== Instructions for the task ==
Look for the line that has "vfov_deg: 85.7" in the material below; please repeat it and every line after it, exactly, up to and including the line that has "f_number: 2.2", and nothing else.

== Provided material ==

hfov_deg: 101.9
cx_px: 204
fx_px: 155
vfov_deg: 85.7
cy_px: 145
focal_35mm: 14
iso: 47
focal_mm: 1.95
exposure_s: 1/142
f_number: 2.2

...

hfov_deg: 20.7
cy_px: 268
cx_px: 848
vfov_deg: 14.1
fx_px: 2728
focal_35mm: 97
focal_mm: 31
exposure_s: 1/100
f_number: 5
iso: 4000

== Output for this exercise ==
vfov_deg: 85.7
cy_px: 145
focal_35mm: 14
iso: 47
focal_mm: 1.95
exposure_s: 1/142
f_number: 2.2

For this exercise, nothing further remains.